TASK OBJECTIVE – All lines from the one with "- [Bağımlılık Özelliklerine" through the final line of the records below must be written out exactly, with no other text.

Dataset entries:
******

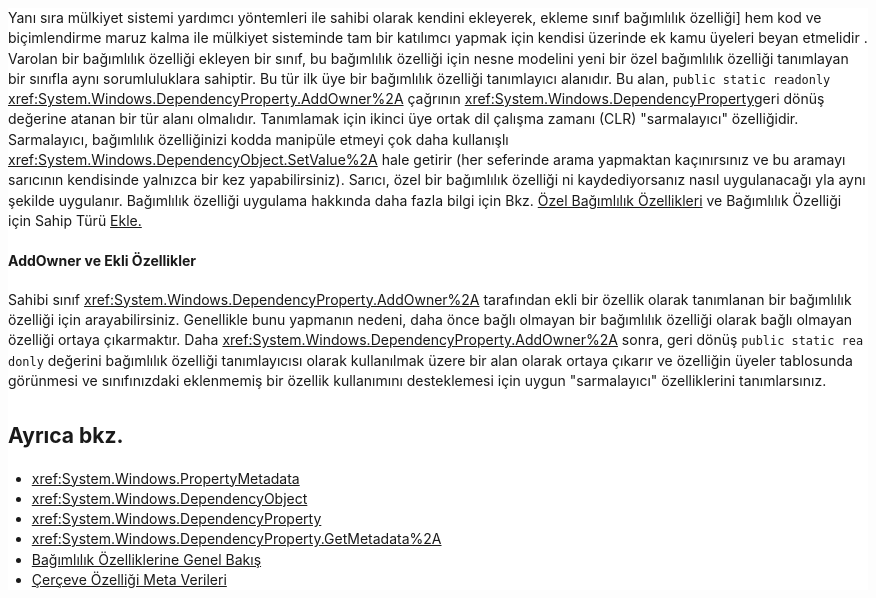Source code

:  Yanı sıra mülkiyet sistemi yardımcı yöntemleri ile sahibi olarak kendini ekleyerek, ekleme sınıf bağımlılık özelliği] hem kod ve biçimlendirme maruz kalma ile mülkiyet sisteminde tam bir katılımcı yapmak için kendisi üzerinde ek kamu üyeleri beyan etmelidir . Varolan bir bağımlılık özelliği ekleyen bir sınıf, bu bağımlılık özelliği için nesne modelini yeni bir özel bağımlılık özelliği tanımlayan bir sınıfla aynı sorumluluklara sahiptir. Bu tür ilk üye bir bağımlılık özelliği tanımlayıcı alanıdır. Bu alan, `public static readonly` <xref:System.Windows.DependencyProperty.AddOwner%2A> çağrının <xref:System.Windows.DependencyProperty>geri dönüş değerine atanan bir tür alanı olmalıdır. Tanımlamak için ikinci üye ortak dil çalışma zamanı (CLR) "sarmalayıcı" özelliğidir. Sarmalayıcı, bağımlılık özelliğinizi kodda manipüle etmeyi çok daha kullanışlı <xref:System.Windows.DependencyObject.SetValue%2A> hale getirir (her seferinde arama yapmaktan kaçınırsınız ve bu aramayı sarıcının kendisinde yalnızca bir kez yapabilirsiniz). Sarıcı, özel bir bağımlılık özelliği ni kaydediyorsanız nasıl uygulanacağı yla aynı şekilde uygulanır. Bağımlılık özelliği uygulama hakkında daha fazla bilgi için Bkz. [Özel Bağımlılık Özellikleri](custom-dependency-properties.md) ve Bağımlılık Özelliği için Sahip Türü [Ekle.](how-to-add-an-owner-type-for-a-dependency-property.md)  
  
#### <a name="addowner-and-attached-properties"></a>AddOwner ve Ekli Özellikler  
 Sahibi sınıf <xref:System.Windows.DependencyProperty.AddOwner%2A> tarafından ekli bir özellik olarak tanımlanan bir bağımlılık özelliği için arayabilirsiniz. Genellikle bunu yapmanın nedeni, daha önce bağlı olmayan bir bağımlılık özelliği olarak bağlı olmayan özelliği ortaya çıkarmaktır. Daha <xref:System.Windows.DependencyProperty.AddOwner%2A> sonra, geri dönüş `public static readonly` değerini bağımlılık özelliği tanımlayıcısı olarak kullanılmak üzere bir alan olarak ortaya çıkarır ve özelliğin üyeler tablosunda görünmesi ve sınıfınızdaki eklenmemiş bir özellik kullanımını desteklemesi için uygun "sarmalayıcı" özelliklerini tanımlarsınız.  
  
## <a name="see-also"></a>Ayrıca bkz.

- <xref:System.Windows.PropertyMetadata>
- <xref:System.Windows.DependencyObject>
- <xref:System.Windows.DependencyProperty>
- <xref:System.Windows.DependencyProperty.GetMetadata%2A>
- [Bağımlılık Özelliklerine Genel Bakış](dependency-properties-overview.md)
- [Çerçeve Özelliği Meta Verileri](framework-property-metadata.md)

******

SOLUTION BELOW –
- [Bağımlılık Özelliklerine Genel Bakış](dependency-properties-overview.md)
- [Çerçeve Özelliği Meta Verileri](framework-property-metadata.md)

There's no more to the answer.